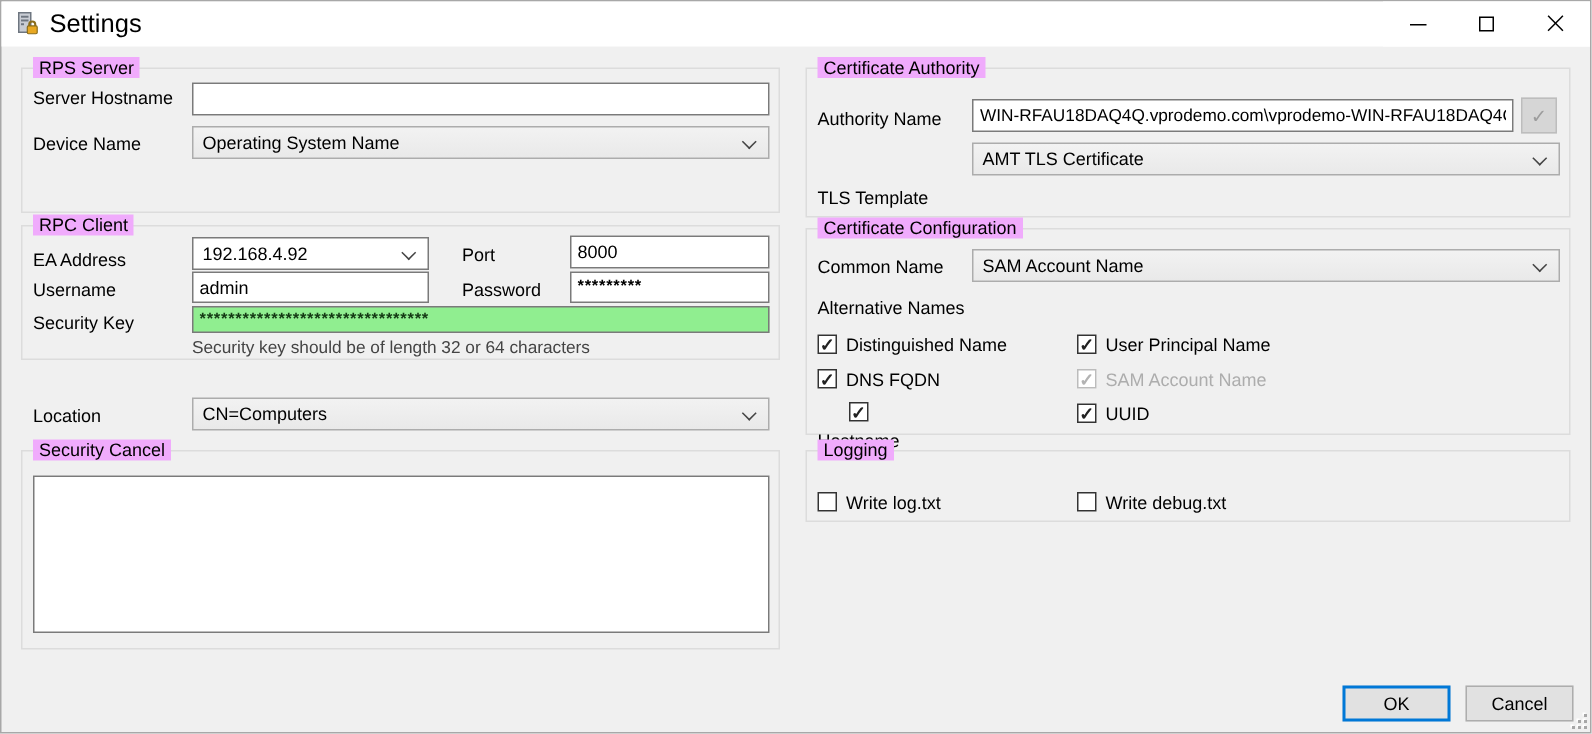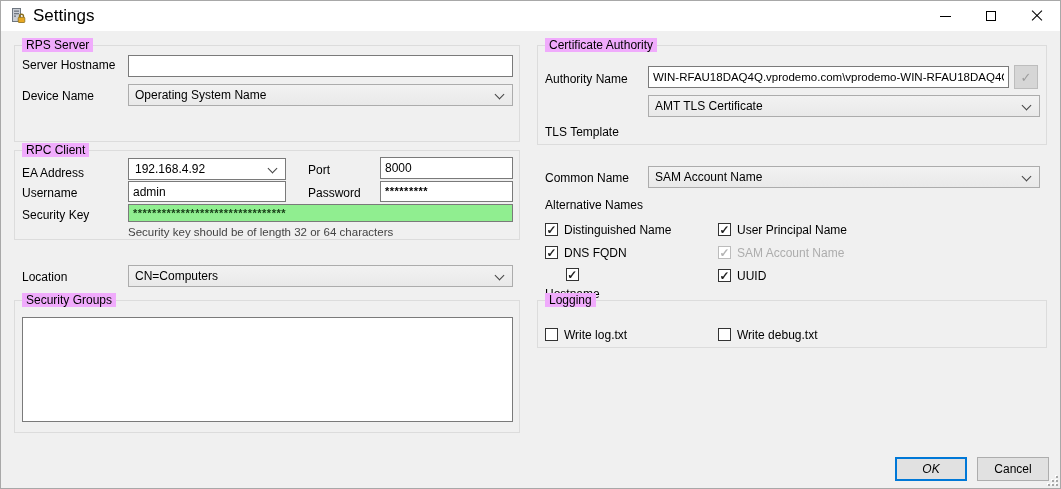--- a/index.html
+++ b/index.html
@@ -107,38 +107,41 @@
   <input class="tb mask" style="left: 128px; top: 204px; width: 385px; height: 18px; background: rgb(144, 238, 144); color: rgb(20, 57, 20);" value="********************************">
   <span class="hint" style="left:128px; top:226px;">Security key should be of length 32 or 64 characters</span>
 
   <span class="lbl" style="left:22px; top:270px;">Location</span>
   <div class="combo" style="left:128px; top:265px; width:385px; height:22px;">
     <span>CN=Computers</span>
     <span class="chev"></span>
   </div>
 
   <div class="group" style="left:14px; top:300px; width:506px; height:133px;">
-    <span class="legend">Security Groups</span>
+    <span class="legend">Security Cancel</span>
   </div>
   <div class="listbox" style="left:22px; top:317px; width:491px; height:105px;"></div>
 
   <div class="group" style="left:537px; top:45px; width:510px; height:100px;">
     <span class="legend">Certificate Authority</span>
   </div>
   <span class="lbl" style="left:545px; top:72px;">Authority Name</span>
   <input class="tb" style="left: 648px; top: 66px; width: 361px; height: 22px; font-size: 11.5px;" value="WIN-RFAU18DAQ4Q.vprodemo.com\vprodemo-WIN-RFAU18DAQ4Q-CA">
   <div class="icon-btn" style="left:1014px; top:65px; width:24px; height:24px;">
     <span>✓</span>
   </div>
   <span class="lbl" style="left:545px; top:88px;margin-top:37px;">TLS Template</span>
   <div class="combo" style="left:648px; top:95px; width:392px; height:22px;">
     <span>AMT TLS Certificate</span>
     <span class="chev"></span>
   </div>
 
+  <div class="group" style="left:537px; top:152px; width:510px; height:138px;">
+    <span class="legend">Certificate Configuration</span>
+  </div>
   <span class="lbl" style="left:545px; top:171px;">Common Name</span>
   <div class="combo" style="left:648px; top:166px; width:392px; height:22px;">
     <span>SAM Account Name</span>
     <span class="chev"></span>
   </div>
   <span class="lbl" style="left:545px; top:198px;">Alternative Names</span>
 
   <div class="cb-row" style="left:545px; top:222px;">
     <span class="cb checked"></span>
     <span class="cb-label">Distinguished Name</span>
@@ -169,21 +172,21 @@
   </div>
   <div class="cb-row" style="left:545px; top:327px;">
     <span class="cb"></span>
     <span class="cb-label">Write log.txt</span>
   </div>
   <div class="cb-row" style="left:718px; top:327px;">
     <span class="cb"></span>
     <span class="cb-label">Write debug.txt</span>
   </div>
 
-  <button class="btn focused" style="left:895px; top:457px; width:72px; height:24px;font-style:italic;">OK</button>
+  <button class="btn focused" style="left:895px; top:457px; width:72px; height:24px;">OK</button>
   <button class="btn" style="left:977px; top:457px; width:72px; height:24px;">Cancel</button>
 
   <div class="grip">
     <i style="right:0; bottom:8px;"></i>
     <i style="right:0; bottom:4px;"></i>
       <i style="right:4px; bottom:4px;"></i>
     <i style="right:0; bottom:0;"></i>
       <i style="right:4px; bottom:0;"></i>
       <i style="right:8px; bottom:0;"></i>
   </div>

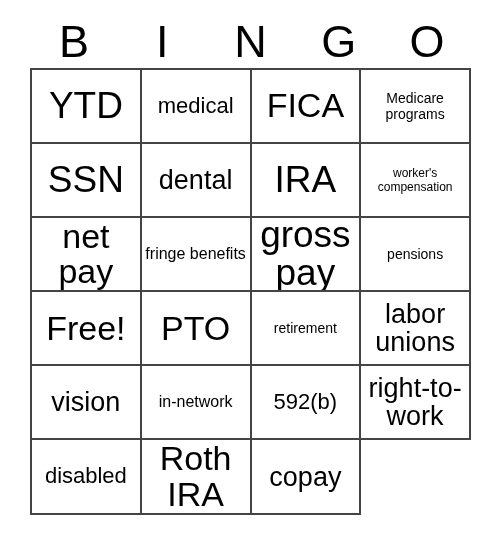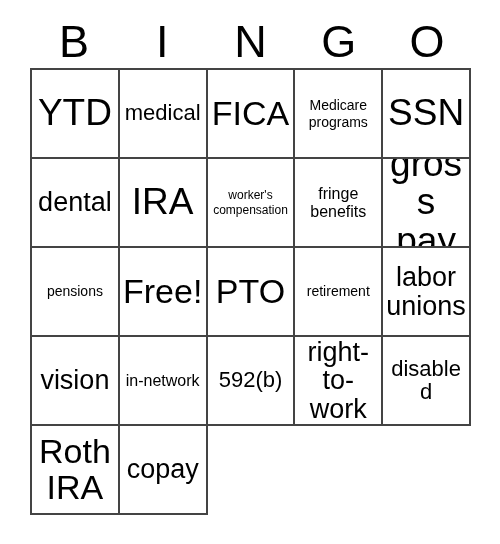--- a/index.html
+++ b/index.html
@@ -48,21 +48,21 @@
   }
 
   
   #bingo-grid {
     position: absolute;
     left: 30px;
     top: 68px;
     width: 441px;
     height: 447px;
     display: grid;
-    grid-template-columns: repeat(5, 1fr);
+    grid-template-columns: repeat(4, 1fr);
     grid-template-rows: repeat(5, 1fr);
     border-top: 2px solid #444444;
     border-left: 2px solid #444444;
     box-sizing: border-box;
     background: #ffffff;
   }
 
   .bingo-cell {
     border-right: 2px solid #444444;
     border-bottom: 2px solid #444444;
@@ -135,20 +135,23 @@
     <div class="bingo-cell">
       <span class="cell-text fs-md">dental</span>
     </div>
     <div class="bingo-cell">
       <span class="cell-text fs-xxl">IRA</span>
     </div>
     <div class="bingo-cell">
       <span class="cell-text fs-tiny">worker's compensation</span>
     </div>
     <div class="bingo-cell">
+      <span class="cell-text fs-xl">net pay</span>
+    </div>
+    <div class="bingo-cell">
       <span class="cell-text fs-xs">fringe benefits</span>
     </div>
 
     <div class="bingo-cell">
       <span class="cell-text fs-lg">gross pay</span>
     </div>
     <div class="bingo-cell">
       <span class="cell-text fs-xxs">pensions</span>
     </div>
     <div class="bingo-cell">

________________________

The answer must be an exact copy of the lines above, from the start of the records through the line with "128px; top: 204px;", and of nothing else; no pictures belong in it.

YOUR RESPONSE
--- a/index.html
+++ b/index.html
@@ -107,38 +107,41 @@
   <input class="tb mask" style="left: 128px; top: 204px; width: 385px; height: 18px; background: rgb(144, 238, 144); color: rgb(20, 57, 20);" value="********************************">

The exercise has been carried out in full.